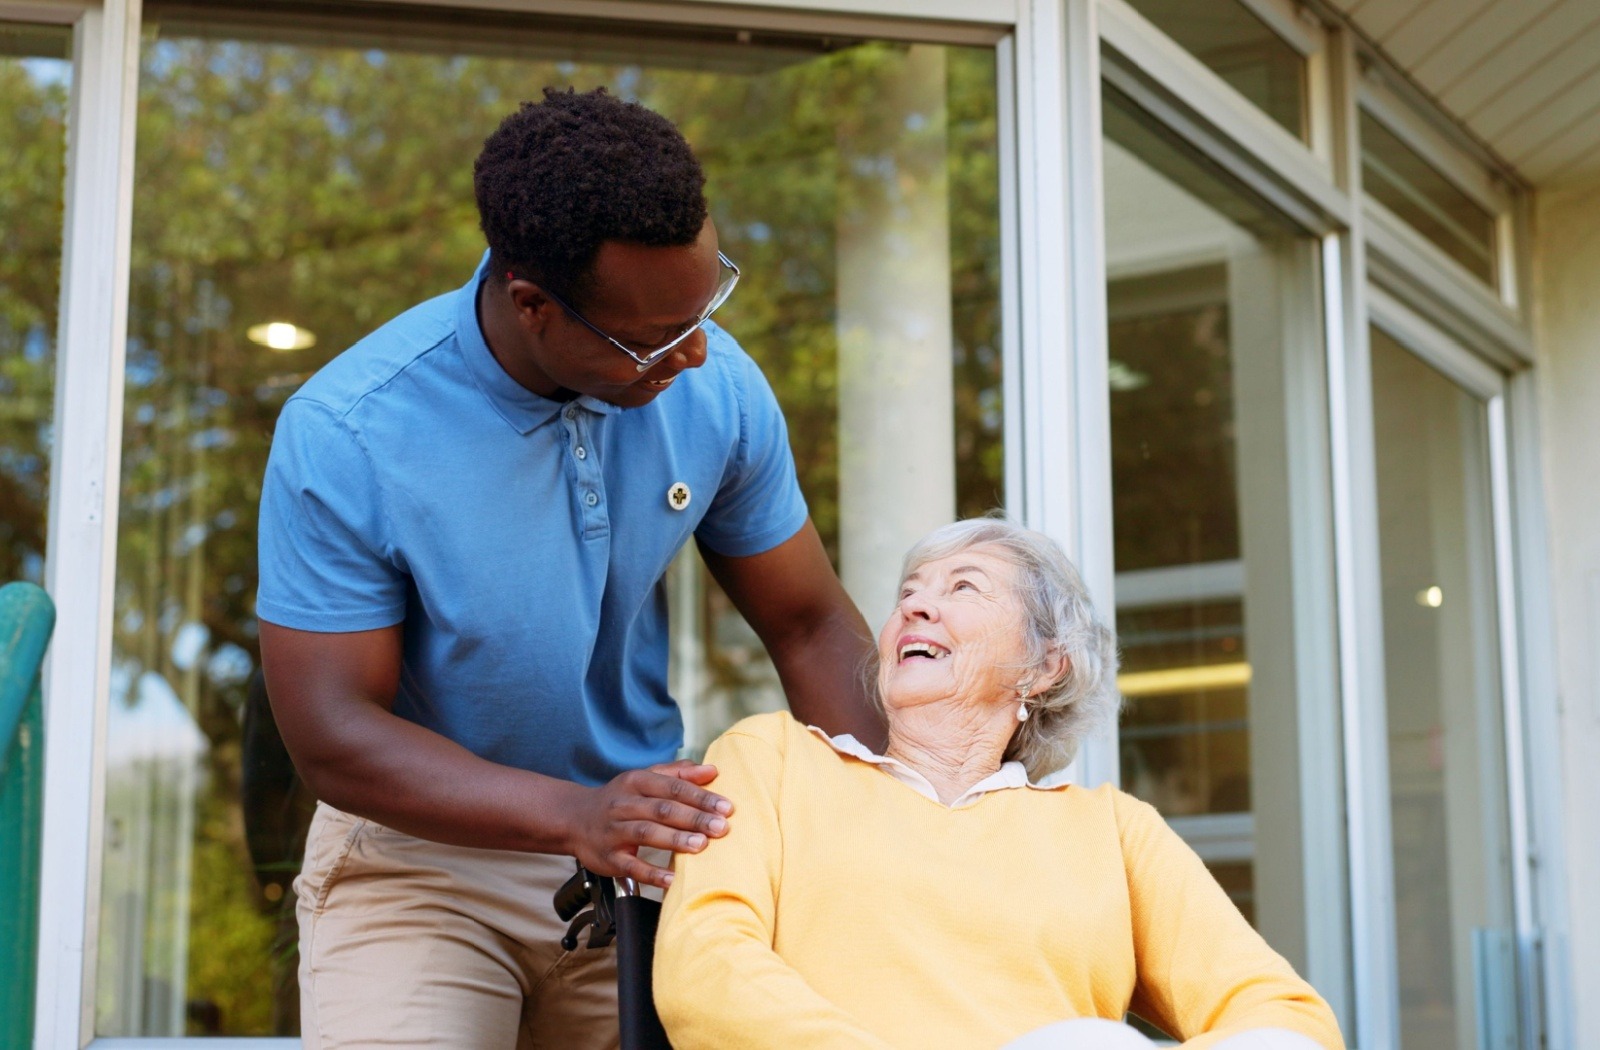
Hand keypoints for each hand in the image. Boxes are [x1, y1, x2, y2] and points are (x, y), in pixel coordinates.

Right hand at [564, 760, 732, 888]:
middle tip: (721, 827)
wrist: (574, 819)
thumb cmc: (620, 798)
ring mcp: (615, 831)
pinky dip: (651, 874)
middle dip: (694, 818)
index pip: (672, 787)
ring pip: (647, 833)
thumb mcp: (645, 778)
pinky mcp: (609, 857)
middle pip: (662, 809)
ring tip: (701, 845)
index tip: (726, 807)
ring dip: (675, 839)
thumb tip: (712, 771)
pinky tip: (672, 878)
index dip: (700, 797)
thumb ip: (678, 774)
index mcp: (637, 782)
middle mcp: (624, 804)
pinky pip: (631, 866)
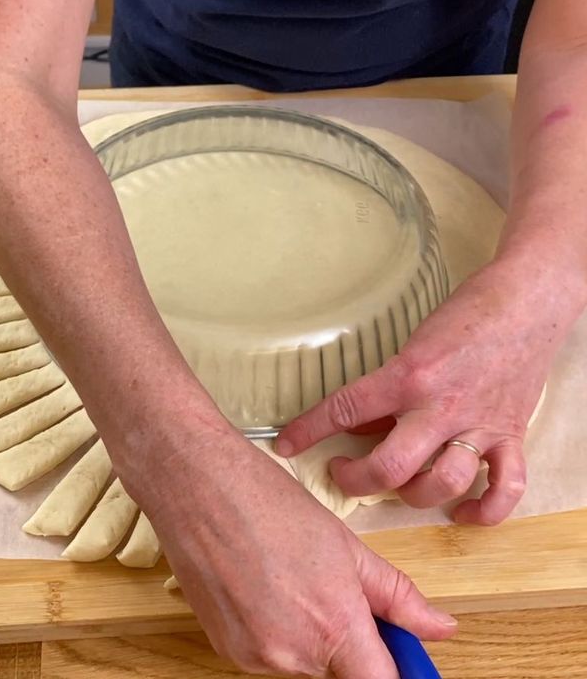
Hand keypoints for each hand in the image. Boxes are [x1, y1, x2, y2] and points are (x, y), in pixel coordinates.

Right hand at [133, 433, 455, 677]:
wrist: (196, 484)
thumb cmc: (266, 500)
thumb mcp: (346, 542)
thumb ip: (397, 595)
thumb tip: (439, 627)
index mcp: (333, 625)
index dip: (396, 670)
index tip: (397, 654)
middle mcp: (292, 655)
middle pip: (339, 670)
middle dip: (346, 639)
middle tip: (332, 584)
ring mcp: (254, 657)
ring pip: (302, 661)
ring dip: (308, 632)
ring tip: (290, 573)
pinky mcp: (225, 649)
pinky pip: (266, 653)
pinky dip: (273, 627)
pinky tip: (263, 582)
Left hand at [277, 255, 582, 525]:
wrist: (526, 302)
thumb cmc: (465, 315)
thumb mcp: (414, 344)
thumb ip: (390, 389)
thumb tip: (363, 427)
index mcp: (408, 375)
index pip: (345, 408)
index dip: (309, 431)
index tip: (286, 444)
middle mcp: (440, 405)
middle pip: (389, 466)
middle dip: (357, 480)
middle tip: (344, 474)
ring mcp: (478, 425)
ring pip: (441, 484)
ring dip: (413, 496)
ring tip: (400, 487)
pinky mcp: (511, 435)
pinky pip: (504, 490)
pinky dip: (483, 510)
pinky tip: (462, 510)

═══

> YOUR TASK
Using the entries above, find all lines with "middle". Copy them.

> SOLUTION TO THIS EXERCISE
middle tip: (721, 827)
middle dip: (694, 818)
middle pip: (662, 809)
middle mcp: (624, 804)
middle mcp: (292, 655)
middle pip: (339, 670)
middle dip: (346, 639)
middle tip: (332, 584)
middle mcp: (440, 405)
middle pip: (389, 466)
middle dip: (357, 480)
middle tip: (344, 474)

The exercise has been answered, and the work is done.